The reply should repeat all of the data word for word, with no pictures.

- _Data excerpt_
_ _ _ _ _ _ _

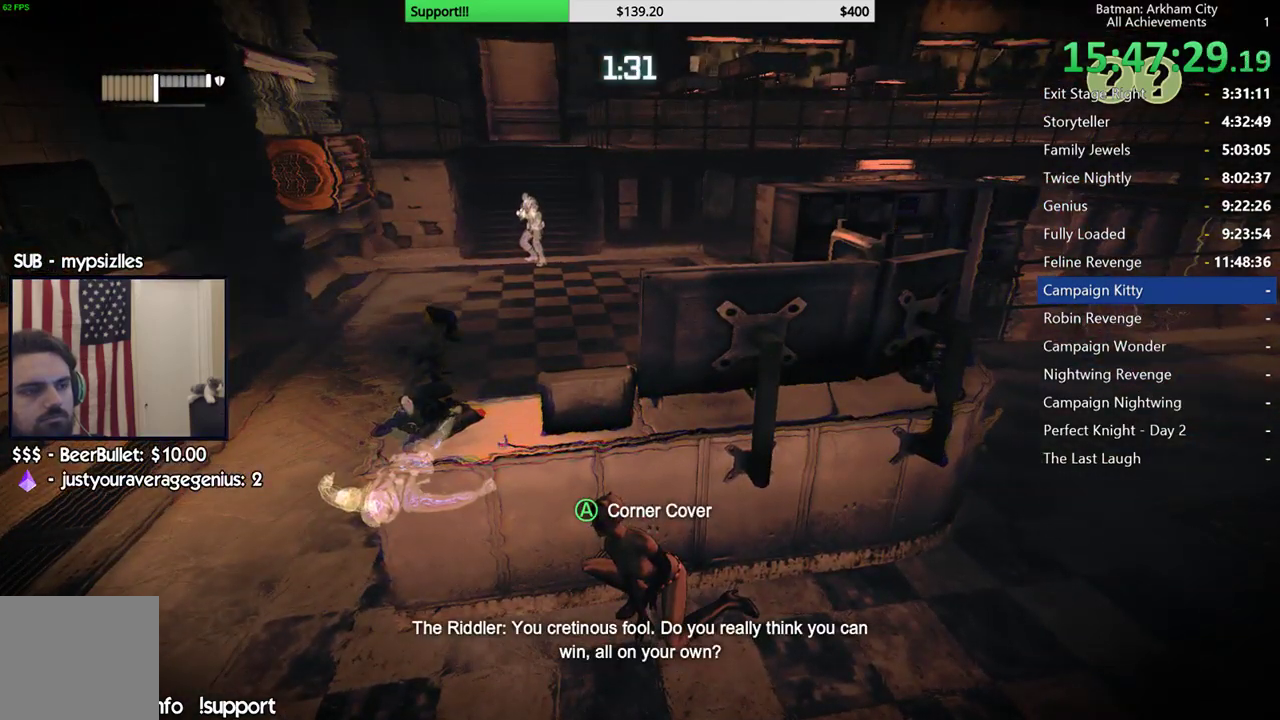
{"dt_ms": 500, "buttons": ["R2"], "left_stick": "center", "right_stick": "center", "button_events": []}
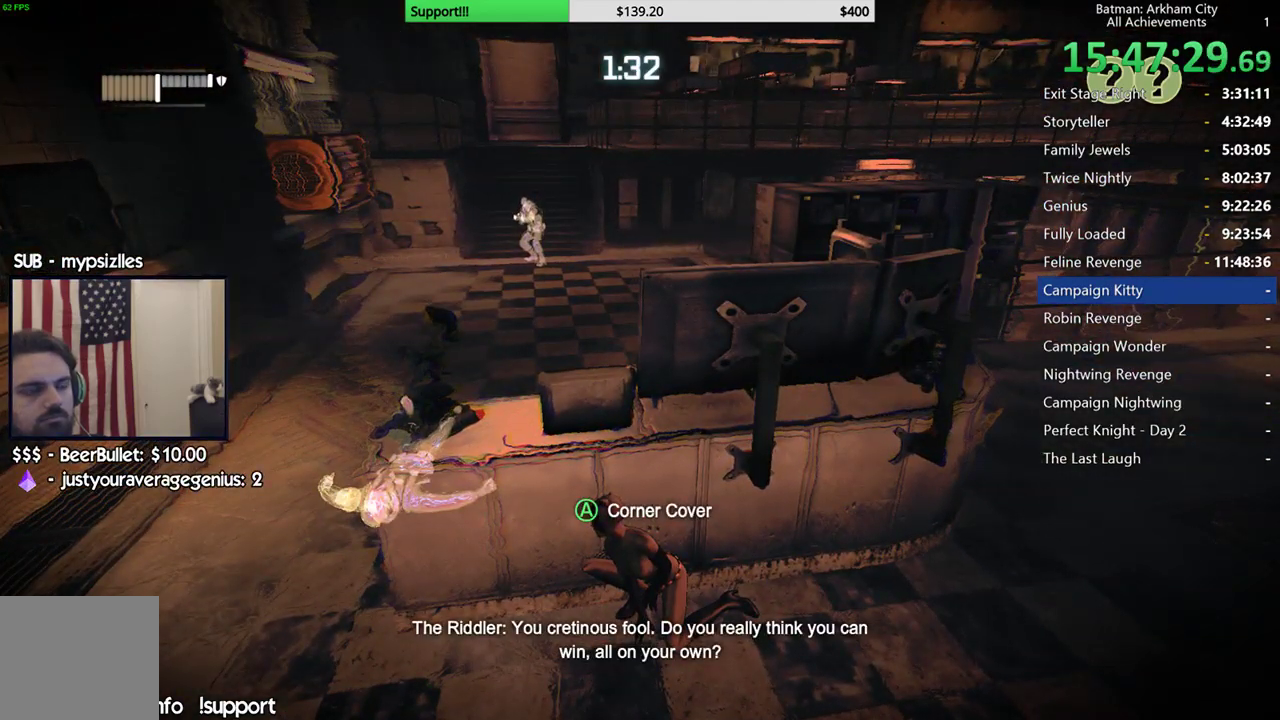
{"dt_ms": 500, "buttons": ["R2"], "left_stick": "center", "right_stick": "center", "button_events": []}
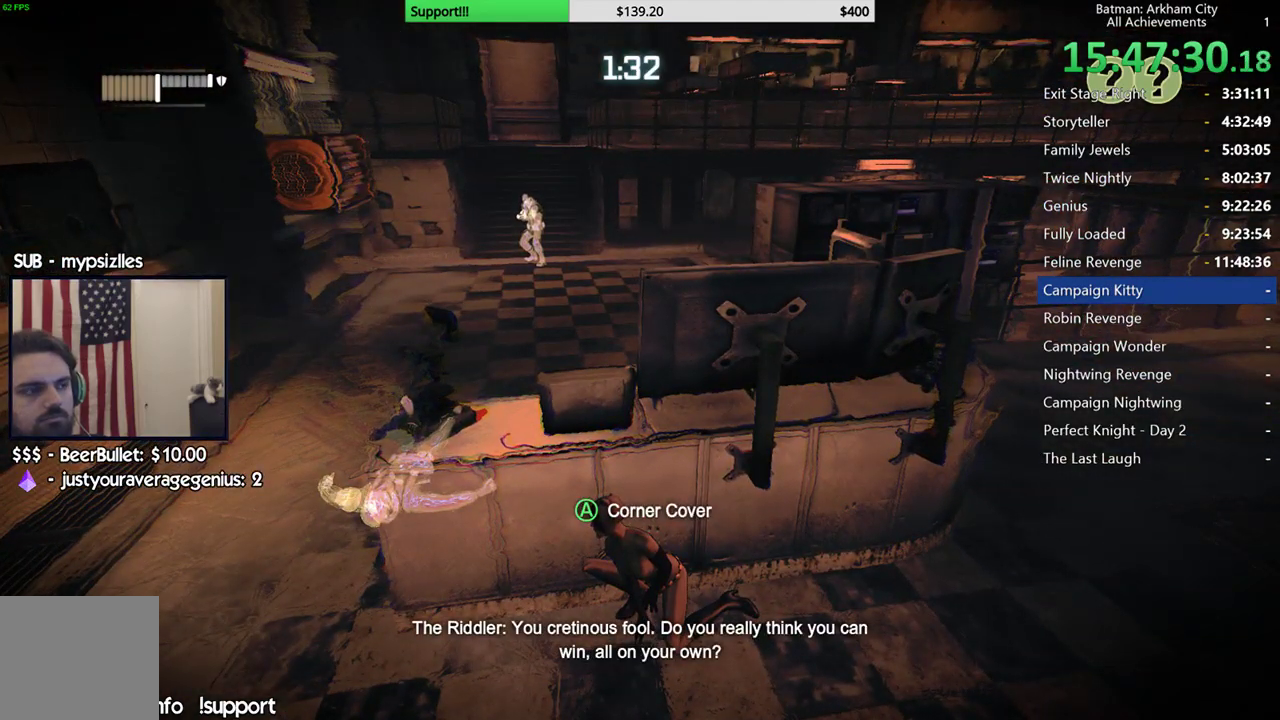
{"dt_ms": 500, "buttons": ["R2"], "left_stick": "center", "right_stick": "center", "button_events": []}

_ _ _ _ _ _ _

- _Written answer_
{"dt_ms": 500, "buttons": ["R2"], "left_stick": "center", "right_stick": "center", "button_events": []}
{"dt_ms": 500, "buttons": ["R2"], "left_stick": "center", "right_stick": "center", "button_events": []}
{"dt_ms": 500, "buttons": ["R2"], "left_stick": "center", "right_stick": "center", "button_events": []}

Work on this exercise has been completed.